The movie didn’t dwell on the age gap (about 15 years), which was refreshing. The story had more to do with the ex-husband, the best friend, and sibling tensions. Still, it got me thinking about the idea of do-overs.
I’ve written about just this thing before: the summer boyfriend spurned, killed in a car accident and then mythologized. In my case he returned in a dream to deliver a message about Michael, just when I needed to hear it.
Do-overs aren’t always so transcendent. I’ve moved back to places I’d lived before: Connecticut, Montana, Baltimore. I quit smoking at least 10 times before that final cigarette 22 years ago.
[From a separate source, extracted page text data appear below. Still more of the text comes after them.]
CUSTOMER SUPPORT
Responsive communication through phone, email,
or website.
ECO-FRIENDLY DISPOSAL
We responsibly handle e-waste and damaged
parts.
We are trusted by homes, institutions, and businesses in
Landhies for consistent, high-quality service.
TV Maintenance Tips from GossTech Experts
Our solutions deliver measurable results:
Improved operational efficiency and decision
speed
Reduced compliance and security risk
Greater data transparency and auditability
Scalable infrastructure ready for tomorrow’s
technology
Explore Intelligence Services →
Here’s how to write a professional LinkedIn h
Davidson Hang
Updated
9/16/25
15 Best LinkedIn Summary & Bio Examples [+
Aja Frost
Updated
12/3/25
Lost weight, gained weight, lost it, gained, lost again. For writers, revising is a kind of do-over. Planting new seeds every spring? A do-over.
But the fantasy of getting a for-real redo – erasing large blunders and small goofs, getting things right after all these years – seems hardwired into human nature. What if? It’s an engaging vehicle for movies and books – in one 2009 book , a 48-year-old guy goes back to kindergarten and his prom night. But what if, instead of looking back and trying to redo your life, you could realize that what you might want to do over is in front of you right now? In the movie, Louise reconciles with her brother and lets go of the ex-husband as she recovers the balance she had lost while living in the past.
My friend Courtney put up a recent blog post that put this in perspective for me. A wise woman who just turned 32, she wrote about how her life has moved from the leading edge of journalism to another frontier that she loves even more: the husband, toddler, the hard work and joy of farming in central Montana. She’s surprised at how her life has turned out – it’s the last future she imagined for herself, but now that she’s in it, she has no regrets, doesn’t want a do-over.
Life is hardly ever what you imagine it will be. Michael and I have each abandoned places we love in order to be together. We’ve struggled to pay the mortgage some months, watched our dogs die, had arguments over silly things. But I've never wanted a do-over. And sometimes he’ll whisper into my neck, “Will you marry me?” Meaning: I’d do all of it, all over again.